**GOAL OF THE EXERCISE**
Return a copy of each line in the listing that includes the word "Right".

**RECORDS FOR PROCESSING**
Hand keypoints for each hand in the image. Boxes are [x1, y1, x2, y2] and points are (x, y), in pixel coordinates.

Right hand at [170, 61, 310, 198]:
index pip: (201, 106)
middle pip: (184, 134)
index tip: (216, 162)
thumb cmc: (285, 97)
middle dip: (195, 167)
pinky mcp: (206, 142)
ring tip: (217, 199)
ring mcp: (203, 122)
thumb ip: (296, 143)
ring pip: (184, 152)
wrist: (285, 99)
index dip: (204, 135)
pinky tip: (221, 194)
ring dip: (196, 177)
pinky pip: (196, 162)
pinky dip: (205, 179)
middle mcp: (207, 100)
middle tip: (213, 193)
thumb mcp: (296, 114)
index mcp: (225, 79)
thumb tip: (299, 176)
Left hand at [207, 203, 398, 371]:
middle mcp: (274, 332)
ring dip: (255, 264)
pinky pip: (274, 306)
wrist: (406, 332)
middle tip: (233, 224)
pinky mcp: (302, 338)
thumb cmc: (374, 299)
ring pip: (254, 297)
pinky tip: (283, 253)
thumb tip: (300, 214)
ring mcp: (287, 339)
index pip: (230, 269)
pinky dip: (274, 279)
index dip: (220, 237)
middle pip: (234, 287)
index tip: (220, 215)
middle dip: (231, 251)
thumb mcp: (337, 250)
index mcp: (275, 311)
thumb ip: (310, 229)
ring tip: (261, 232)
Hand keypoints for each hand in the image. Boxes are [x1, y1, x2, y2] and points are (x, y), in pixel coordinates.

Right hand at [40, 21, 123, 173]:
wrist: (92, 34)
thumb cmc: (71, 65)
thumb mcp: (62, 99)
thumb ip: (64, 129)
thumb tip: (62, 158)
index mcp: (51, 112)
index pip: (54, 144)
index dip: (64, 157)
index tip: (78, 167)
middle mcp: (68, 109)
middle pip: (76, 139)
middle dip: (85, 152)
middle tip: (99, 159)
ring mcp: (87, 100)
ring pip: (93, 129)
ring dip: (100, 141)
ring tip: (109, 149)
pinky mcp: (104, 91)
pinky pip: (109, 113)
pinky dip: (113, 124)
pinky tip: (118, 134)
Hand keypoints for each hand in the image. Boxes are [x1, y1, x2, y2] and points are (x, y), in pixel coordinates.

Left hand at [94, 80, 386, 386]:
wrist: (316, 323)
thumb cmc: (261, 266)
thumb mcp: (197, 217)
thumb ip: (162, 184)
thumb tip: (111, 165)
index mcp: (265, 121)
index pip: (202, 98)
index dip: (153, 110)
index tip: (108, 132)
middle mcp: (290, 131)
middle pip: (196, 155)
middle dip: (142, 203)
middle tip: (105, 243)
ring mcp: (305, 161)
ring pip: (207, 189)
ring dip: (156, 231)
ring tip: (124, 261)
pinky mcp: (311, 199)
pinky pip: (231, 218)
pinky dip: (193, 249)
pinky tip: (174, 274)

---

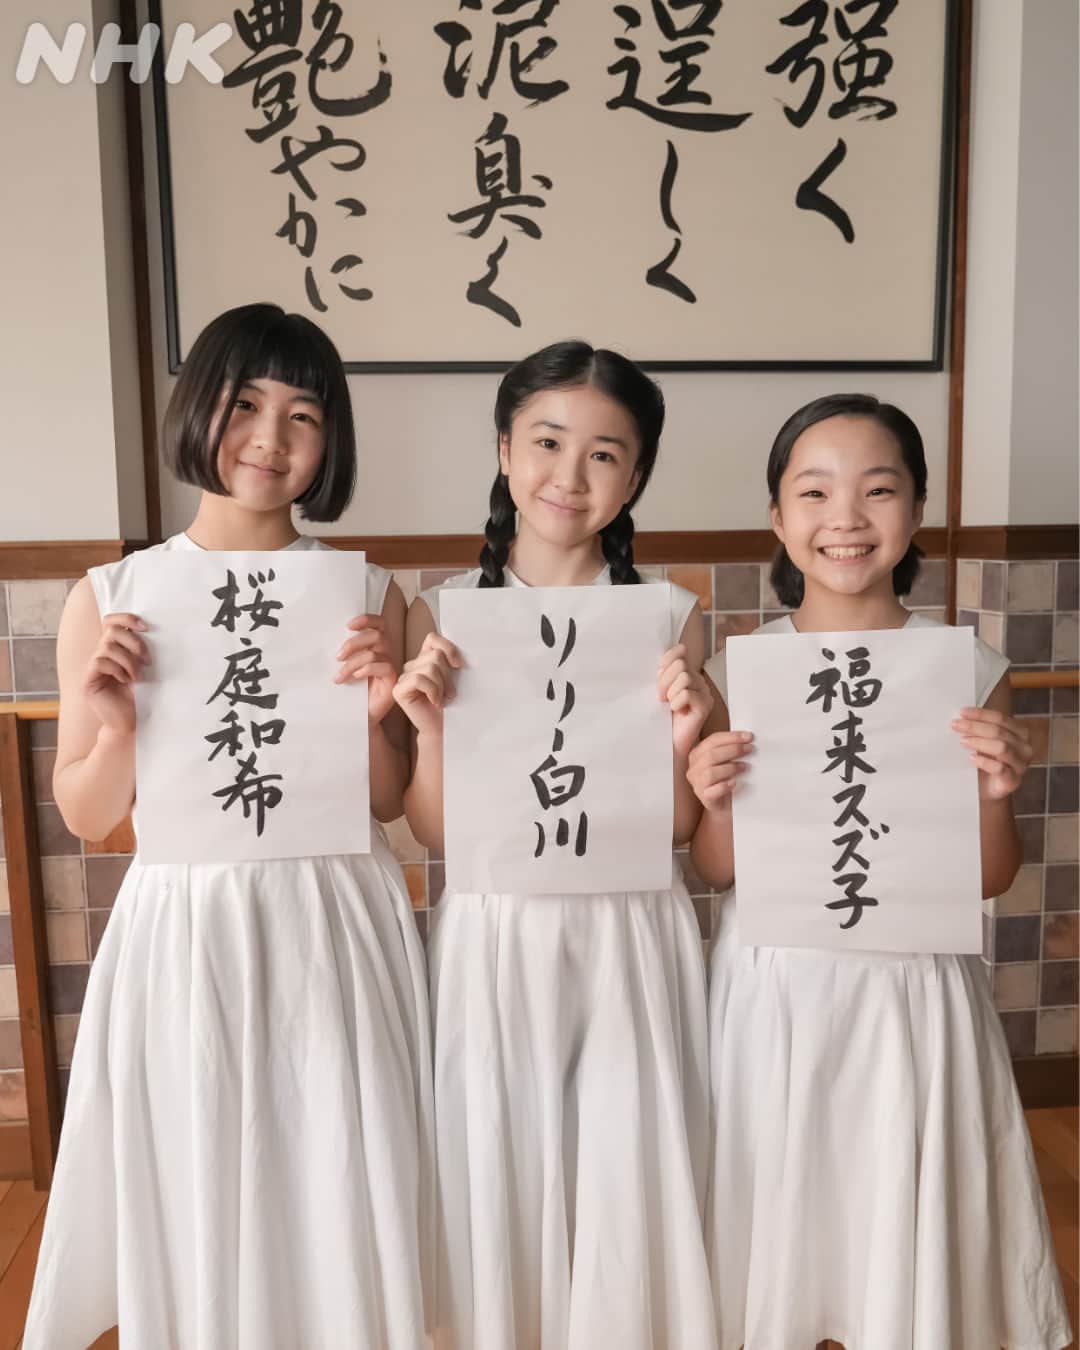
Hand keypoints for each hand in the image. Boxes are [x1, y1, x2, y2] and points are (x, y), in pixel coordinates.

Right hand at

**RESULT**
Right hand at [170, 61, 310, 198]:
Right hand at [40, 21, 123, 173]:
Right hand at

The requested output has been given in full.